Esses métodos, como até as crianças sabem e nem mesmo o senhor vice-presidente ignora, são o narcotráfico e os seqüestros. Sua Excelência não poderia mesmo concordar com essas porcarias, mas o problema é o seguinte: se uma autoridade testemunha a prática de um crime, tem ela o direito de limitar-se a “discordar” dele, em vez de mandar investigá-lo e puni-lo? A brandura quase carinhosa da expressão usada por Sua Excelência ante os feitos sangrentos das Farc sugere que, entre o crime e a lei, a diferença é de mera opinião, a ser dirimida educadamente num debate democrático entre o criminoso e o juiz, sem maior risco para o primeiro, exceto o de perder a discussão.

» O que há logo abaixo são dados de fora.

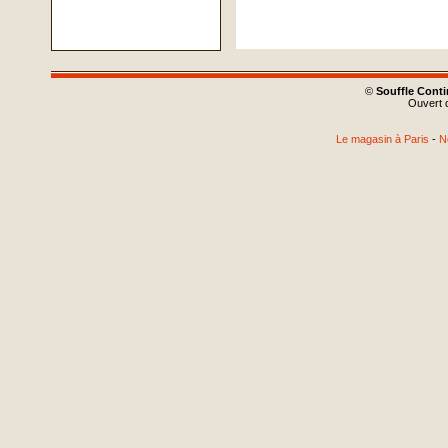
©
Souffle Cont
Ouvert d
Le magasin à Paris
-
N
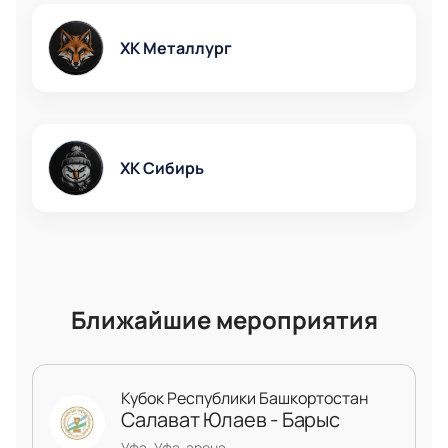
покупки.
Планируйте посещение ближайших игр КХЛ
ХК Металлург
заранее — выбирайте сектор, узнавайте
длительность встречи и оформляйте заказ быстро
через наш сайт. Покупая билеты у нас, вы получаете
гарантию подлинности и уверенность в своем
месте на одном из самых ярких событий сезона!
ХК Сибирь
Ближайшие мероприятия
Кубок Республики Башкортостан
Салават Юлаев - Барыс
Уфа, Уфа-арена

Os filósofos gregos chamavam, a essa monumental confusão de planos, “metábasis eis allo guénos”: passagem a outro gênero. Era algo como, numa discussão sobre equações trigonométricas, apelar a argumentos de biologia. Denotava, evidentemente, miolo mole. Mas o senhor Alencar não é propriamente um homem de miolo mole. É apenas um político de terceira ordem que, no empenho de se manter no cargo, assume compromissos contraditórios e acaba revelando, sem querer, a confusão mental em que se meteu ao aceitar responsabilidades superiores ao seu horizonte de compreensão. Dividido entre o desejo de se fingir de confiável ao visitante americano e o de se fazer de bonzinho ante um governo cujo compromisso de apoio mútuo com a narcoguerrilha colombiana é público e notório, seria injusto exigir que o senhor Alencar conservasse a lucidez de uma consciência íntegra.

Caprichando um pouco mais no show de incongruência, o vice-presidente declarou ainda que, no seu entender, ninguém deve se meter nos assuntos internos de outros países. Ora, Sua Excelência sabe perfeitamente bem que as Farc vendem 200 toneladas anuais de cocaína no mercado brasileiro, usam o nosso território como entreposto para a compra ilegal de armas, manipulam o narcotráfico nos morros do Rio de Janeiro, penetram a nossa Amazônia em busca de recrutas brasileiros e, como o comando do Exército volta e meia adverte, atiram nos nossos soldados dos batalhões de fronteira. Salvo engano, a defesa da nossa integridade territorial incumbe ao ministro da Defesa, isto é, ao senhor José Alencar. Pois bem, diante de tão óbvios ataques armados à nossa soberania, que é que faz o ministro? Pede a palavra no debate acadêmico. Ele sabe que uma conduta é criminosa, que ela põe em risco a soberania nacional e que ela está sob a sua jurisdição direta, mas nada faz para coibi-la além de declarar, com toda a ponderação diplomática imaginável, que não gosta muito dela.

Para qualquer observador que conserve ainda a capacidade de discernimento jurídico, é óbvio que, nesse instante, o senhor ministro e vice-presidente se tornou réu confesso do crime de prevaricação. Mas também é óbvio que, entre os poucos que conservam essa capacidade, quase todos trataram de atrofiá-la de propósito para sobreviver politicamente (ou até financeiramente) nesse labirinto de mentiras e alucinações que é o governo Lula. Por isso é certo que a confissão explícita, em vez de tirar o senhor Alencar da vice-presidência e do ministério e mandá-lo para a cadeia como aconteceria numa situação normal, só contribuirá para mantê-lo nos seus dois cargos e no confortável exercício de direitos que, desde quarta-feira, ele não deveria ter mais.